If you *know* why you need Snap, here’s how to enable it.

### Step 1: Remove the block

```plaintext
sudo rm /etc/apt/preferences.d/nosnap.pref
```

### Step 2: Install snapd

```plaintext
sudo apt update
sudo apt install snapd
```

### Step 3: Restart your system

This ensures snap services are properly initialized.

### Step 4: Verify

```plaintext
snap version
```

Now Snap is fully enabled.

---

## When I Personally Use Snap (Yes, I Do Sometimes)

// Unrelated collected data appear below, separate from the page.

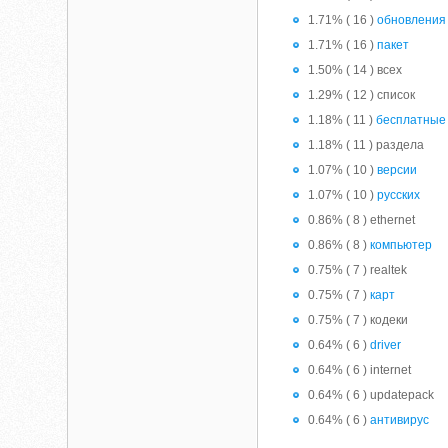
1.71% ( 16 )
обновления
1.71% ( 16 )
пакет
1.50% ( 14 ) всех
1.29% ( 12 ) список
1.18% ( 11 )
бесплатные
1.18% ( 11 ) раздела
1.07% ( 10 )
версии
1.07% ( 10 )
русских
0.86% ( 8 ) ethernet
0.86% ( 8 )
компьютер
0.75% ( 7 ) realtek
0.75% ( 7 )
карт
0.75% ( 7 ) кодеки
0.64% ( 6 )
driver
0.64% ( 6 ) internet
0.64% ( 6 ) updatepack
0.64% ( 6 )
антивирус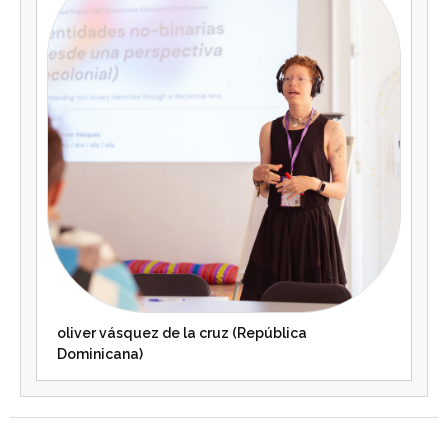
oliver vásquez de la cruz (República
Dominicana)
Agenda 2030 de la ONU
Cooperación Española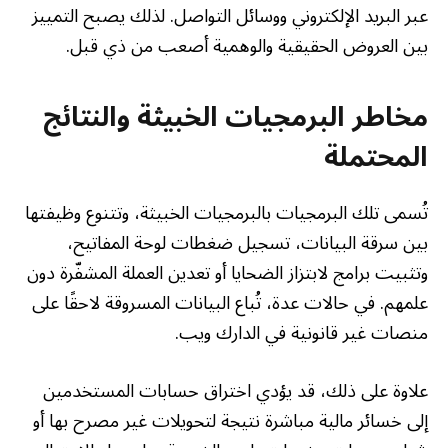
عبر البريد الإلكتروني ووسائل التواصل. لذلك يصبح التمييز
بين العروض الحقيقية والوهمية أصعب من ذي قبل.
مخاطر البرمجيات الخبيثة والنتائج
المحتملة
تُسمى تلك البرمجيات بالبرمجيات الخبيثة، وتتنوع وظيفتها
بين سرقة البيانات، تسجيل ضغطات لوحة المفاتيح،
وتثبيت برامج لابتزاز الضحايا أو تعدين العملة المشفّرة دون
علمهم. في حالات عدة، تُباع البيانات المسروقة لاحقًا على
منصات غير قانونية في الدارك ويب.
علاوة على ذلك، قد يؤدي اختراق حسابات المستخدمين
إلى خسائر مالية مباشرة نتيجة لتحويلات غير مصرح بها أو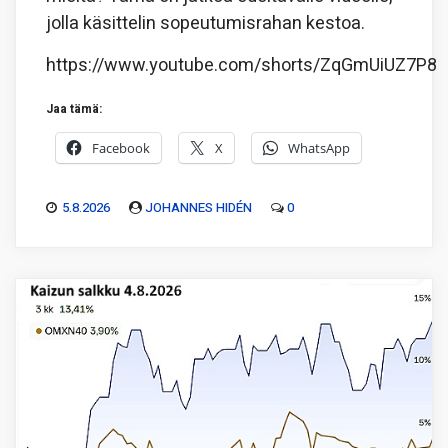
jolla käsittelin sopeutumisrahan kestoa.
https://www.youtube.com/shorts/ZqGmUiUZ7P8
Jaa tämä:
Facebook
X
WhatsApp
5.8.2026
JOHANNES HIDÉN
0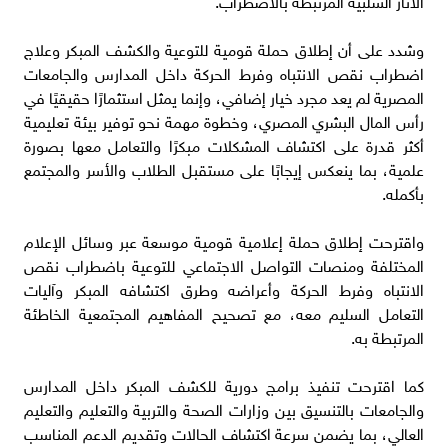
الآثار السلبية المرتبطة بالاضطراب.
وشدد على أن إطلاق حملة قومية للتوعية والكشف المبكر وعلاج
اضطراب نقص الانتباه وفرط الحركة داخل المدارس والجامعات
المصرية لم يعد مجرد خيار إضافي، وإنما يمثل استثمارًا حقيقيًا في
رأس المال البشري المصري، وخطوة مهمة نحو توفير بيئة تعليمية
أكثر قدرة على اكتشاف المشكلات مبكرًا والتعامل معها بصورة
علمية، بما ينعكس إيجابًا على مستقبل الطلاب والأسر والمجتمع
بأكمله.
واقترحت إطلاق حملة إعلامية قومية موسعة عبر وسائل الإعلام
المختلفة ومنصات التواصل الاجتماعي للتوعية باضطراب نقص
الانتباه وفرط الحركة وأعراضه وطرق اكتشافه المبكر وآليات
التعامل السليم معه، مع تصحيح المفاهيم المجتمعية الخاطئة
المرتبطة به.
كما اقترحت تنفيذ برامج دورية للكشف المبكر داخل المدارس
والجامعات بالتنسيق بين وزارات الصحة والتربية والتعليم والتعليم
العالي، بما يضمن سرعة اكتشاف الحالات وتقديم الدعم المناسب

Even as a Mint user, I’m not anti-Snap.

I use Snap when:

* The app is **not available via apt**
    
* The Snap version is significantly newer
    
* It’s a **non-critical desktop app**
    
* Isolation is actually beneficial
    

Examples:

* Some developer tools
    
* Vendor-maintained apps
    
* Temporary experiments
    

---

## When I Avoid Snap Completely

I avoid Snap for:

* Core system utilities
    
* Networking tools
    
* Anything performance-sensitive
    
* Anything that needs predictable behavior
    

For servers and infra work:

> **Never.**

---

## The Bigger Lesson (Beyond Snap)

This debate is not really about Snap.

It’s about **trade-offs**.

Snap optimizes for:

* Developer convenience
    
* Consistency
    
* Security via isolation
    

Linux Mint optimizes for:

* User control
    
* Transparency
    
* Performance
    
* Traditional Unix philosophy
    

Neither is “wrong”.

But Linux Mint’s choice reflects something I deeply agree with as an engineer:

> **Defaults should respect the user’s system, not override it.**

---

## Final Thoughts (From a Daily Mint User)

Snapcraft exists for a real reason.  
It solves real problems.

But Linux Mint disabling it by default was **not stubbornness**.  
It was **engineering judgment**.

As someone who builds systems, not just uses them,  
I’m glad Mint made that call — and still gave me the freedom to choose.

That balance is why I stay on Linux Mint.